● **The task**: Copy exactly, please, the lines of the data from its start through the line containing "Document page, 1275x1650 pixels.".

● **Entries supplied**:
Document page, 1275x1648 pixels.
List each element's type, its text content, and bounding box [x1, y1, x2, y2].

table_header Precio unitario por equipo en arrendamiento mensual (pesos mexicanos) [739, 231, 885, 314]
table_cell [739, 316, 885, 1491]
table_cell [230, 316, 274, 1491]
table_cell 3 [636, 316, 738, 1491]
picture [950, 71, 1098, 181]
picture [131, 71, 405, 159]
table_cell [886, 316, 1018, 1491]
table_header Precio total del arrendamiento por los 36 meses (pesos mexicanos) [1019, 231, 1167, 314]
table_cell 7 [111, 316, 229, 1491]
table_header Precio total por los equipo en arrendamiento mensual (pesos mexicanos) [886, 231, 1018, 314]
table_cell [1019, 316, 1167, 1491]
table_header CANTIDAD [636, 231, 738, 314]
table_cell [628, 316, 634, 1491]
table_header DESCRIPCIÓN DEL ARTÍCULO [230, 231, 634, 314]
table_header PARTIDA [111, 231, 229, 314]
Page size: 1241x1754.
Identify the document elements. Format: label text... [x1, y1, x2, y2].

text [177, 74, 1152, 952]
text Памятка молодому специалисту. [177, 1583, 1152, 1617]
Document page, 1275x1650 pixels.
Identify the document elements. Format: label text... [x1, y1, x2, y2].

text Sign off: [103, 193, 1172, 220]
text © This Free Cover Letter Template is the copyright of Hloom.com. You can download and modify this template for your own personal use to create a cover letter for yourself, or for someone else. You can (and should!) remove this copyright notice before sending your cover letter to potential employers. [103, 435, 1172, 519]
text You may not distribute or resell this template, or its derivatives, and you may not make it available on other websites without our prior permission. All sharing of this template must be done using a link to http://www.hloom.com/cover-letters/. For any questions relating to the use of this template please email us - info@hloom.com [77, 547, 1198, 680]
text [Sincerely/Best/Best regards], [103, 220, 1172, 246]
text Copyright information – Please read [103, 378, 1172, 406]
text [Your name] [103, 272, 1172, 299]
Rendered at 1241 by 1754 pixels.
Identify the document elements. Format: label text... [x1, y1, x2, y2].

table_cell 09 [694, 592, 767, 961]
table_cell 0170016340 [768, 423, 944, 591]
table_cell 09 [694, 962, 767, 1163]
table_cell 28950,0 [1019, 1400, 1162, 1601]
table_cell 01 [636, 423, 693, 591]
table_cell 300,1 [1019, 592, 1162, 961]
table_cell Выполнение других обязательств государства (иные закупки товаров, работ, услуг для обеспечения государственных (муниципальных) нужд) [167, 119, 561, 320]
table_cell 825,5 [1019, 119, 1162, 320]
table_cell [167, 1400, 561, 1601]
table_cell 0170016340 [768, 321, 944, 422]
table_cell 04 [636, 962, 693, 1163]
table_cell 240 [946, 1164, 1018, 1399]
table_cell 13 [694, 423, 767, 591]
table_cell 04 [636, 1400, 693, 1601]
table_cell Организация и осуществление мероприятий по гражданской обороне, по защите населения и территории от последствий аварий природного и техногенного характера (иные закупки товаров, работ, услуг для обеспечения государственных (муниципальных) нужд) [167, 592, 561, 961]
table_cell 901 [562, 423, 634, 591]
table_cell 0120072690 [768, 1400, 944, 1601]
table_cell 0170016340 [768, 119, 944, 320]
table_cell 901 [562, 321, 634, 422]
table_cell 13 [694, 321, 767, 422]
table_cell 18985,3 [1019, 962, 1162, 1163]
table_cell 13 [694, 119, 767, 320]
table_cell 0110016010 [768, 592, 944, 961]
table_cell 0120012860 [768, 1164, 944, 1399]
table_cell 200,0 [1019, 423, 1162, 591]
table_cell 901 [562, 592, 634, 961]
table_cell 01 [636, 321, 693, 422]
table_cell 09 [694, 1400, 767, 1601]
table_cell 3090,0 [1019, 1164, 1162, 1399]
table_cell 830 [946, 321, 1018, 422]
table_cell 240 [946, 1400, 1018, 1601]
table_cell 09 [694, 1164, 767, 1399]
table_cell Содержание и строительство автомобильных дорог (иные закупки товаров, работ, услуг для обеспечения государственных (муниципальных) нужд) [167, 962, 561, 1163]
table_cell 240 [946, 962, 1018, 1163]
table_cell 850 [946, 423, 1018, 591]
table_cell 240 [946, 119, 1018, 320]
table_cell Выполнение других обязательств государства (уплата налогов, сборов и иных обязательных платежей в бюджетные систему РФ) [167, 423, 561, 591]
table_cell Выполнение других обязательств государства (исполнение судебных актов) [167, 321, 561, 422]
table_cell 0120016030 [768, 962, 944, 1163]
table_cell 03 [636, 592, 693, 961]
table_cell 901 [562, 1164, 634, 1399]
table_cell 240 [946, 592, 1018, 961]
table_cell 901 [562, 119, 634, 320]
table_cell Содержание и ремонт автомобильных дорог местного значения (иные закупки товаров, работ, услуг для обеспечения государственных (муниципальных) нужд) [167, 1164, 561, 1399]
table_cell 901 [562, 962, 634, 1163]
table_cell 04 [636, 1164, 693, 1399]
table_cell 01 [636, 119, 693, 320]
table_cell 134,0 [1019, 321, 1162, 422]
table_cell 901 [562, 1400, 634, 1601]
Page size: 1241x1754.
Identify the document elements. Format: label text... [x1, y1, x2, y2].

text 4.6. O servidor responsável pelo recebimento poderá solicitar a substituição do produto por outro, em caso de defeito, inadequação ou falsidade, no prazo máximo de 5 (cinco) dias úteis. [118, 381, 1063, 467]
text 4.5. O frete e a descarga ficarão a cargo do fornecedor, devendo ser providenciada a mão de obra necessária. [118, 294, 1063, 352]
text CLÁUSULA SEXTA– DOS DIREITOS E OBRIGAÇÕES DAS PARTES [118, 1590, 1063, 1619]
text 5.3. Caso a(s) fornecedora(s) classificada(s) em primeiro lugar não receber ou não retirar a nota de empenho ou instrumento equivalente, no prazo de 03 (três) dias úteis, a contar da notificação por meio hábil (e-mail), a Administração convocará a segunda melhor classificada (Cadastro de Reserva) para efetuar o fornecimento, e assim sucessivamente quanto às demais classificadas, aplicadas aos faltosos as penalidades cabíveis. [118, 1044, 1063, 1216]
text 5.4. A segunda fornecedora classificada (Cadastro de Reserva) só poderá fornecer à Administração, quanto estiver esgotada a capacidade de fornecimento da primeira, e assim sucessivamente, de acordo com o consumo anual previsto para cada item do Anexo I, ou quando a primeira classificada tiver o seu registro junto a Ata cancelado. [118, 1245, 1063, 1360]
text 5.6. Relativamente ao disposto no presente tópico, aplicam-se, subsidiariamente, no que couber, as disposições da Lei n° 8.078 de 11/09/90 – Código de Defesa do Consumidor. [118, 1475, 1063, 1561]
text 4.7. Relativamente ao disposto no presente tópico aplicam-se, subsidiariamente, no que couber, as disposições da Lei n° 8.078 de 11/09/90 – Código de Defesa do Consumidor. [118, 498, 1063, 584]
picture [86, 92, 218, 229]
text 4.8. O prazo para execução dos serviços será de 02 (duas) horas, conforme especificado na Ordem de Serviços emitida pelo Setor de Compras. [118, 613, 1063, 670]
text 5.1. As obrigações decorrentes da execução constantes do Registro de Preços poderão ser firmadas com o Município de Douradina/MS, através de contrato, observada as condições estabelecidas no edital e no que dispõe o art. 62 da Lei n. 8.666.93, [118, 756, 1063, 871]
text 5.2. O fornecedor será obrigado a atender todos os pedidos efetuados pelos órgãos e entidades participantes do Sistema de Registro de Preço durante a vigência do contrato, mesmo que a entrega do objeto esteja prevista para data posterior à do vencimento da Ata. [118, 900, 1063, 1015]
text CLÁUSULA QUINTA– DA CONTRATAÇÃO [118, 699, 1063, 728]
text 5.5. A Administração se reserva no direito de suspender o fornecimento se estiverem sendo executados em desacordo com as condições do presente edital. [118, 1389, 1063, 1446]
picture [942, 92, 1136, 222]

● **Exercise answer**:
Document page, 1275x1648 pixels.
List each element's type, its text content, and bounding box [x1, y1, x2, y2].

table_header Precio unitario por equipo en arrendamiento mensual (pesos mexicanos) [739, 231, 885, 314]
table_cell [739, 316, 885, 1491]
table_cell [230, 316, 274, 1491]
table_cell 3 [636, 316, 738, 1491]
picture [950, 71, 1098, 181]
picture [131, 71, 405, 159]
table_cell [886, 316, 1018, 1491]
table_header Precio total del arrendamiento por los 36 meses (pesos mexicanos) [1019, 231, 1167, 314]
table_cell 7 [111, 316, 229, 1491]
table_header Precio total por los equipo en arrendamiento mensual (pesos mexicanos) [886, 231, 1018, 314]
table_cell [1019, 316, 1167, 1491]
table_header CANTIDAD [636, 231, 738, 314]
table_cell [628, 316, 634, 1491]
table_header DESCRIPCIÓN DEL ARTÍCULO [230, 231, 634, 314]
table_header PARTIDA [111, 231, 229, 314]
Page size: 1241x1754.
Identify the document elements. Format: label text... [x1, y1, x2, y2].

text [177, 74, 1152, 952]
text Памятка молодому специалисту. [177, 1583, 1152, 1617]
Document page, 1275x1650 pixels.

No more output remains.